A little further west in Quebec, Canada Day is also known as Moving Day: a quirky tradition revolving around the day most of the province’s lease agreements expire.

The holiday (if you can call it that) has been around for centuries and stems from a policy that prevented tenants from being evicted mid-winter. Today, it’s become a spectacle as thousands of moving trucks, cube vans and bicycles (yes, you read that right) hit the road on July 1 en route to greener pastures. (Because moving isn’t bad enough already, everyone should do it on the same day.)

SOME TRIVIA, EH

If you’re sitting around the campfire this weekend and need to spark some conversation, we’ve got you covered with all the Canadian-themed Timbits…er, tidbits you can handle.

• The name “Canada” has Indigenous roots. It is derived from the Huron-Iroquois word “Kanata” meaning “village” or “settlement.”

• “O Canada” was proclaimed the country’s national anthem on July 1, 1980 — 100 years after it was first performed.

• The first known use of the term “trick-or-treat” was in Alberta.

• Roughly two-thirds of the world’s polar bear population lives in Canada. The northern town of Churchill, Manitoba (a.k.a. the polar bear capital of the world) has a jail for polar bears that go rogue.

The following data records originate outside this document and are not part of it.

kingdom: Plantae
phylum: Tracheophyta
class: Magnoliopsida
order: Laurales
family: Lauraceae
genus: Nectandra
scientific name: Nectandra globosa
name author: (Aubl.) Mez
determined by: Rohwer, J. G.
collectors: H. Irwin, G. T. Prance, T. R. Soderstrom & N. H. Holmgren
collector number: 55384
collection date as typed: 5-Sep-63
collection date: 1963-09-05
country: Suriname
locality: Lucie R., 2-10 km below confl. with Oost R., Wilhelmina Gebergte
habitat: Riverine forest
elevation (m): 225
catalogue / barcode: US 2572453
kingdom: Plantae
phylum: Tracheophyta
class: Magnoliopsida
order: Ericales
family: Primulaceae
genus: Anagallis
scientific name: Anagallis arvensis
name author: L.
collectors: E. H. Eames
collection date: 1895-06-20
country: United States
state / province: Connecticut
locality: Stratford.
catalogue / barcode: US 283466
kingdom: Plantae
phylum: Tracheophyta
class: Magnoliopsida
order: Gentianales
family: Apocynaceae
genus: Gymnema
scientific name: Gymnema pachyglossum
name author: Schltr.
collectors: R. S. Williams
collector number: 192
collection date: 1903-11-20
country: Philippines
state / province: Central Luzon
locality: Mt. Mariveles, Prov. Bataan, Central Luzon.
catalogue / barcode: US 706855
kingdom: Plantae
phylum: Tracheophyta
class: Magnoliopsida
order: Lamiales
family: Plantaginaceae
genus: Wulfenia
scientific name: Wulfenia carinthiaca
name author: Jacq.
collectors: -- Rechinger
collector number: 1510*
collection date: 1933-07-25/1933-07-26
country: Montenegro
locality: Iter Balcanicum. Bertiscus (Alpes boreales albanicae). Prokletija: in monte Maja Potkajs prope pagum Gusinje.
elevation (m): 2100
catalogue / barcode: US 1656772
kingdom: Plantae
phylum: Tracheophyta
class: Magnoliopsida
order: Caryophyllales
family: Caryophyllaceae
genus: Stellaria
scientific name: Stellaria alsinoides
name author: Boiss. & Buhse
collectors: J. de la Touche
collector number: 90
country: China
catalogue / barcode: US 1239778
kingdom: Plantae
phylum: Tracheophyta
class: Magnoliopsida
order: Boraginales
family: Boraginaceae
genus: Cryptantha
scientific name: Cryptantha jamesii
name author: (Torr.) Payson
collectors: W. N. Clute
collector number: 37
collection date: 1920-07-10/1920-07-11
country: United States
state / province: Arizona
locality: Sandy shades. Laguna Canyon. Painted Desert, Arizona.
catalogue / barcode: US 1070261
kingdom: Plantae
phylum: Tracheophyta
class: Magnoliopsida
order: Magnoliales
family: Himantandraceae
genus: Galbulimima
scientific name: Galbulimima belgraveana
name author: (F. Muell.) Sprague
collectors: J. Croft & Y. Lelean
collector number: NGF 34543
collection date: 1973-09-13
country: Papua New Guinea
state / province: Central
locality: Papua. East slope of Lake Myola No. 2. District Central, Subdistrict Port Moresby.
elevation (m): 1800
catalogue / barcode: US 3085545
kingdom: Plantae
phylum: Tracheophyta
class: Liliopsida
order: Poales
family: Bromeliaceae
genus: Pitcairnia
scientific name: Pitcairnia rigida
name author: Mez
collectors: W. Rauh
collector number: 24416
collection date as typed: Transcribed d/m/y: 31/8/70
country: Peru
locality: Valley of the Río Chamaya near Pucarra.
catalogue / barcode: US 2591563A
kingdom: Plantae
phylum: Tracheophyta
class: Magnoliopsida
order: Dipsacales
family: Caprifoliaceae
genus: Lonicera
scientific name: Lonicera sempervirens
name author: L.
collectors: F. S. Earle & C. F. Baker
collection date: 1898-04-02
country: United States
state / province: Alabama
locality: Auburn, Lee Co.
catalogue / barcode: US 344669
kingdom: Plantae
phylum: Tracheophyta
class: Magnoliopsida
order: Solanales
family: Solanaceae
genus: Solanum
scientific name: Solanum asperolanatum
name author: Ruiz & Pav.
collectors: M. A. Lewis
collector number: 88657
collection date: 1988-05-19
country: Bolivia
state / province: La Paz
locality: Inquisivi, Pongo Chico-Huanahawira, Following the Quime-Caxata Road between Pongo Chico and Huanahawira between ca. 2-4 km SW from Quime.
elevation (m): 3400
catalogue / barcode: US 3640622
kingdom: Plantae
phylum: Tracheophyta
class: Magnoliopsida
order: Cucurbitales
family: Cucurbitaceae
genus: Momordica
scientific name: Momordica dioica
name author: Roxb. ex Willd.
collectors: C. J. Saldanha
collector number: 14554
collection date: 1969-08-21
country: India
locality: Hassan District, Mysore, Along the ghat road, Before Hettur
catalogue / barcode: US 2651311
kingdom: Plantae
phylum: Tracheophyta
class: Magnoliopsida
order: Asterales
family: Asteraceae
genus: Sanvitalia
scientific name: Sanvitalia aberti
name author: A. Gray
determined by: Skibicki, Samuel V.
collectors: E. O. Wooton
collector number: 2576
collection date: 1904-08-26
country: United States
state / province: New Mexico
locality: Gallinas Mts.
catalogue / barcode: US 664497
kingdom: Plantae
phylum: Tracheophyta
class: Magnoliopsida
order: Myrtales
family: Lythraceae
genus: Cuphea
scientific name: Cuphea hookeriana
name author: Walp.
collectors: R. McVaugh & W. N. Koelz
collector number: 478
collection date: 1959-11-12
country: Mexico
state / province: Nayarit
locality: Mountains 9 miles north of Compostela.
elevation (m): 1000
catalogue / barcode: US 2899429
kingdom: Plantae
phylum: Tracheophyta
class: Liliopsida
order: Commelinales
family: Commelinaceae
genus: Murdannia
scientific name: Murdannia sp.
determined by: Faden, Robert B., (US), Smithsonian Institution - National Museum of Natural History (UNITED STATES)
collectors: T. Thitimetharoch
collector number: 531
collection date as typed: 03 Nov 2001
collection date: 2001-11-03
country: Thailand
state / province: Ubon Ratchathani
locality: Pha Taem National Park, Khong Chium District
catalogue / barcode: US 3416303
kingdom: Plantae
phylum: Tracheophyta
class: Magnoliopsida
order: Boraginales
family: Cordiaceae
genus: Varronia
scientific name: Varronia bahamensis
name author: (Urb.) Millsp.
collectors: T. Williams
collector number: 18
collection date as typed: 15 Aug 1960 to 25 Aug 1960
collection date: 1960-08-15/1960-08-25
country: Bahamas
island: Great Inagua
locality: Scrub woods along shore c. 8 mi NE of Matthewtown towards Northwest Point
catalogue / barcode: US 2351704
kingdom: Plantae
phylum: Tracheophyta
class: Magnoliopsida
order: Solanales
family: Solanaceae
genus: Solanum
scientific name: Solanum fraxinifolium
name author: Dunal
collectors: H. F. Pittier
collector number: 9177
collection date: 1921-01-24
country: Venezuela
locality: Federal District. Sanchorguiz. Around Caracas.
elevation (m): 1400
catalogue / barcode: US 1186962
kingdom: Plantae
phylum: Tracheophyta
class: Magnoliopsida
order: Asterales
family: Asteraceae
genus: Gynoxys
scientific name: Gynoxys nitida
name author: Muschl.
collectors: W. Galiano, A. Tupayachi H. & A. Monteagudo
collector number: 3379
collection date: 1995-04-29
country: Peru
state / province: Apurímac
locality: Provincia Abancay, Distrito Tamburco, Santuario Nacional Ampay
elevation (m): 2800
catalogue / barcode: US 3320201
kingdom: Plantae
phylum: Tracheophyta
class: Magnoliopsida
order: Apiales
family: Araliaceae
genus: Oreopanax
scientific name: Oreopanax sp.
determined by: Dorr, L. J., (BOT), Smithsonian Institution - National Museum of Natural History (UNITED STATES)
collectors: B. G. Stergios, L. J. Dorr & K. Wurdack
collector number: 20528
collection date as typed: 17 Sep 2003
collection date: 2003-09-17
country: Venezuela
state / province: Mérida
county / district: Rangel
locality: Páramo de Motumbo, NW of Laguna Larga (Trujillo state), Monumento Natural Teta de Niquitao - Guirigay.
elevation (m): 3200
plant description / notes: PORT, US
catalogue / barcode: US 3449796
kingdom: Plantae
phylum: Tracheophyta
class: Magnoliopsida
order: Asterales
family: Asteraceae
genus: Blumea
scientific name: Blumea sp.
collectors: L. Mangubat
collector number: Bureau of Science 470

• The world champion Toronto Raptors (will we ever get tired of saying that?) may be Canada’s best-ever NBA team but they weren’t the first. That distinction goes to the Toronto Huskies who played exactly one year during the 1946–1947 season.

• At more than 202,000 kilometres, Canada has the world’s longest coastline.

• Quebec produces more than 70% of the planet’s maple syrup. It’s also home to the Global Strategic Maple Syrup Reserves.

• The toonie was introduced as currency in 1996. The penny was discontinued in 2013. (Our wallets are grateful.)

Now, without further ado, from all of us to all of you: Cheers to a happy Canada Day!